• Text excerpt:
In a new study researchers have found that low levels of a circulating hormone called adropin predict increased weight gain and metabolic dysregulation during consumption of a high-sugar diet in a nonhuman primate model.
According to the study published in the ‘Journal of Biological Chemistry,’ these findings will help set the stage to develop new therapies for managing metabolic diseases.
Obesity is a growing public health crisis, bringing with it many serious risk factors, including cardiovascular disease and type 2 diabetes. As the number of people who are either overweight or obese now outnumbers those with a healthy body weight by a ratio of two to one, researchers face an urgent need to better understand how the body burns fuel.
Several years ago, Andrew Butler, professor of pharmacology and physiology discovered the peptide hormone adropin. Research by Butler’s lab suggested that adropin regulates whether the body burns glucose or fat.
They also found that young men with high adropin levels had lower body mass index (BMI) levels. Moreover, some studies indicated low adropin is associated with biomarkers of insulin resistance.
In the current study, Butler and his colleagues have conducted studies at California National Primate Research Center in order to explore adropin’s role in metabolic health.

• Data for review:
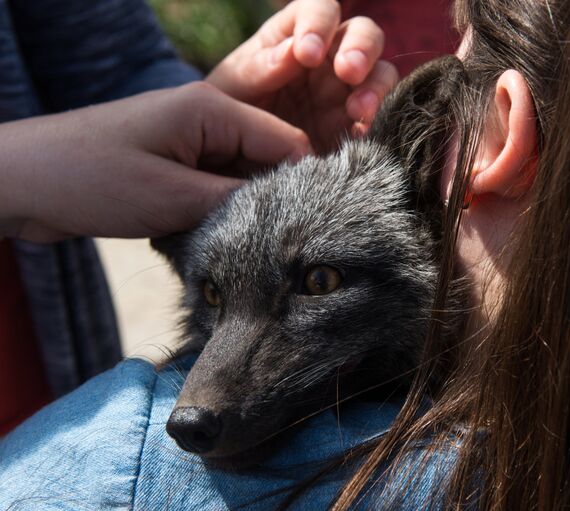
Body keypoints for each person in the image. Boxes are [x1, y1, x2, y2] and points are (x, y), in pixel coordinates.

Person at [3, 0, 570, 509]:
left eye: (458, 43)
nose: (191, 404)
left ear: (497, 134)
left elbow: (105, 63)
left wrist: (28, 175)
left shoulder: (114, 466)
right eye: (210, 299)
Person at [0, 0, 396, 434]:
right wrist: (25, 172)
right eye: (212, 296)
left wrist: (229, 115)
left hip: (39, 383)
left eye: (320, 282)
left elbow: (116, 66)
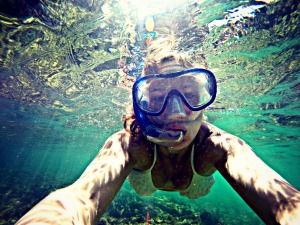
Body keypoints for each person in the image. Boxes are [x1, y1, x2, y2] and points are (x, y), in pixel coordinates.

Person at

• Try it: In the adropin article, where did Butler and his colleagues conduct the current study? The items above are separate from the text.

• Your response: At the California National Primate Research Center.